• **THE TASK**:
Write each entry out again exactly, with nothing omitted.

• **SOURCE DATA**:
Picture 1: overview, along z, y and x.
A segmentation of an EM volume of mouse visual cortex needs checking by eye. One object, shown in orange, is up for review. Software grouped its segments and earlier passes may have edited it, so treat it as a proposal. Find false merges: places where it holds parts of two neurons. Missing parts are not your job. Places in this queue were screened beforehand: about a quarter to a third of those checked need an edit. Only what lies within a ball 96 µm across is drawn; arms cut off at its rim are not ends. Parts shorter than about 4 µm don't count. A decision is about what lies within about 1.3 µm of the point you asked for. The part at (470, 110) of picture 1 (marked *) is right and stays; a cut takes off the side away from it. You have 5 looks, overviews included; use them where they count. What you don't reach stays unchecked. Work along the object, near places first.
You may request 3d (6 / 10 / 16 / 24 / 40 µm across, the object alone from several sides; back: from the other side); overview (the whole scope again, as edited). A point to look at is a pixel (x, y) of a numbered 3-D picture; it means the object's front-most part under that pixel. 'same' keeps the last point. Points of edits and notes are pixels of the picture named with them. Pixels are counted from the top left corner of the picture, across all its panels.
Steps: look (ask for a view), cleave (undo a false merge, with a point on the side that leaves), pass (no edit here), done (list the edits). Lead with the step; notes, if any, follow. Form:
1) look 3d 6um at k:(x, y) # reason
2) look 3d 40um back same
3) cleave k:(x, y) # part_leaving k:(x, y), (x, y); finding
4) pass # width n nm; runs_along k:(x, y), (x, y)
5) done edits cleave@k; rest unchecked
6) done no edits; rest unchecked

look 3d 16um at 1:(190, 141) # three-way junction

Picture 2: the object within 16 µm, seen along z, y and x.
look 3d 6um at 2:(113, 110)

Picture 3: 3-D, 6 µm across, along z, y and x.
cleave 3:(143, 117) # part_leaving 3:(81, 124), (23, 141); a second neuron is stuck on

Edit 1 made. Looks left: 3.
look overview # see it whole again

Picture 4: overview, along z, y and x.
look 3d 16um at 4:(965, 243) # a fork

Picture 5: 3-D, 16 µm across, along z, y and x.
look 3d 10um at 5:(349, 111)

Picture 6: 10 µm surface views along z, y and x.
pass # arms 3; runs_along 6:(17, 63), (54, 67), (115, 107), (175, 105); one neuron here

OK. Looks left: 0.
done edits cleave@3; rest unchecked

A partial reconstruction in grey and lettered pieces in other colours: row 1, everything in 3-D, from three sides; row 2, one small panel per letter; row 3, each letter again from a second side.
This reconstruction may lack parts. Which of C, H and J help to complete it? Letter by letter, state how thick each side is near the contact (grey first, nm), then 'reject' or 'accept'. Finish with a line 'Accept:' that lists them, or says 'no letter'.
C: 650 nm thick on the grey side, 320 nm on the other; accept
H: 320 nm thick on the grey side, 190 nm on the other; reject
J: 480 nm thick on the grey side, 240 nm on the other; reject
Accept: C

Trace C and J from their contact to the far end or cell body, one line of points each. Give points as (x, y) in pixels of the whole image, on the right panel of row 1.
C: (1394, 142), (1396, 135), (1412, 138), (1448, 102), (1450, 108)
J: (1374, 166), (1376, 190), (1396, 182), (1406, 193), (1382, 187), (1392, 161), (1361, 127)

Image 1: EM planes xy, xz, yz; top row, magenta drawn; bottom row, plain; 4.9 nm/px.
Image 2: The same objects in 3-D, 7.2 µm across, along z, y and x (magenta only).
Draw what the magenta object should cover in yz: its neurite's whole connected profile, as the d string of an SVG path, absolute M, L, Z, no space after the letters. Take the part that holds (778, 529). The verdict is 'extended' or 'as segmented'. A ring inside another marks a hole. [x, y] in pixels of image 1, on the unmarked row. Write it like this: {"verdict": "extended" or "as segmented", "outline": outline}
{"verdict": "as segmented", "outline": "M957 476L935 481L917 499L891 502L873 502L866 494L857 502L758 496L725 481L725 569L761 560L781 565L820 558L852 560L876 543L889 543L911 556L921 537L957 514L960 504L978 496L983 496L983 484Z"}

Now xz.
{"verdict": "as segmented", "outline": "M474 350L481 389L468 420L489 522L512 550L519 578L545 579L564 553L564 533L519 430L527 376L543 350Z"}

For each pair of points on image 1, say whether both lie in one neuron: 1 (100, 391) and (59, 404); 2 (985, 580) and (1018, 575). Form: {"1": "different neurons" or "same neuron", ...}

• **RESPONSE BELOW**:
Picture 1: overview, along z, y and x.
A segmentation of an EM volume of mouse visual cortex needs checking by eye. One object, shown in orange, is up for review. Software grouped its segments and earlier passes may have edited it, so treat it as a proposal. Find false merges: places where it holds parts of two neurons. Missing parts are not your job. Places in this queue were screened beforehand: about a quarter to a third of those checked need an edit. Only what lies within a ball 96 µm across is drawn; arms cut off at its rim are not ends. Parts shorter than about 4 µm don't count. A decision is about what lies within about 1.3 µm of the point you asked for. The part at (470, 110) of picture 1 (marked *) is right and stays; a cut takes off the side away from it. You have 5 looks, overviews included; use them where they count. What you don't reach stays unchecked. Work along the object, near places first.
You may request 3d (6 / 10 / 16 / 24 / 40 µm across, the object alone from several sides; back: from the other side); overview (the whole scope again, as edited). A point to look at is a pixel (x, y) of a numbered 3-D picture; it means the object's front-most part under that pixel. 'same' keeps the last point. Points of edits and notes are pixels of the picture named with them. Pixels are counted from the top left corner of the picture, across all its panels.
Steps: look (ask for a view), cleave (undo a false merge, with a point on the side that leaves), pass (no edit here), done (list the edits). Lead with the step; notes, if any, follow. Form:
1) look 3d 6um at k:(x, y) # reason
2) look 3d 40um back same
3) cleave k:(x, y) # part_leaving k:(x, y), (x, y); finding
4) pass # width n nm; runs_along k:(x, y), (x, y)
5) done edits cleave@k; rest unchecked
6) done no edits; rest unchecked

look 3d 16um at 1:(190, 141) # three-way junction

Picture 2: the object within 16 µm, seen along z, y and x.
look 3d 6um at 2:(113, 110)

Picture 3: 3-D, 6 µm across, along z, y and x.
cleave 3:(143, 117) # part_leaving 3:(81, 124), (23, 141); a second neuron is stuck on

Edit 1 made. Looks left: 3.
look overview # see it whole again

Picture 4: overview, along z, y and x.
look 3d 16um at 4:(965, 243) # a fork

Picture 5: 3-D, 16 µm across, along z, y and x.
look 3d 10um at 5:(349, 111)

Picture 6: 10 µm surface views along z, y and x.
pass # arms 3; runs_along 6:(17, 63), (54, 67), (115, 107), (175, 105); one neuron here

OK. Looks left: 0.
done edits cleave@3; rest unchecked

A partial reconstruction in grey and lettered pieces in other colours: row 1, everything in 3-D, from three sides; row 2, one small panel per letter; row 3, each letter again from a second side.
This reconstruction may lack parts. Which of C, H and J help to complete it? Letter by letter, state how thick each side is near the contact (grey first, nm), then 'reject' or 'accept'. Finish with a line 'Accept:' that lists them, or says 'no letter'.
C: 650 nm thick on the grey side, 320 nm on the other; accept
H: 320 nm thick on the grey side, 190 nm on the other; reject
J: 480 nm thick on the grey side, 240 nm on the other; reject
Accept: C

Trace C and J from their contact to the far end or cell body, one line of points each. Give points as (x, y) in pixels of the whole image, on the right panel of row 1.
C: (1394, 142), (1396, 135), (1412, 138), (1448, 102), (1450, 108)
J: (1374, 166), (1376, 190), (1396, 182), (1406, 193), (1382, 187), (1392, 161), (1361, 127)

Image 1: EM planes xy, xz, yz; top row, magenta drawn; bottom row, plain; 4.9 nm/px.
Image 2: The same objects in 3-D, 7.2 µm across, along z, y and x (magenta only).
Draw what the magenta object should cover in yz: its neurite's whole connected profile, as the d string of an SVG path, absolute M, L, Z, no space after the letters. Take the part that holds (778, 529). The verdict is 'extended' or 'as segmented'. A ring inside another marks a hole. [x, y] in pixels of image 1, on the unmarked row. Write it like this: {"verdict": "extended" or "as segmented", "outline": outline}
{"verdict": "as segmented", "outline": "M957 476L935 481L917 499L891 502L873 502L866 494L857 502L758 496L725 481L725 569L761 560L781 565L820 558L852 560L876 543L889 543L911 556L921 537L957 514L960 504L978 496L983 496L983 484Z"}

Now xz.
{"verdict": "as segmented", "outline": "M474 350L481 389L468 420L489 522L512 550L519 578L545 579L564 553L564 533L519 430L527 376L543 350Z"}

For each pair of points on image 1, say whether both lie in one neuron: 1 (100, 391) and (59, 404); 2 (985, 580) and (1018, 575). Form: {"1": "different neurons" or "same neuron", ...}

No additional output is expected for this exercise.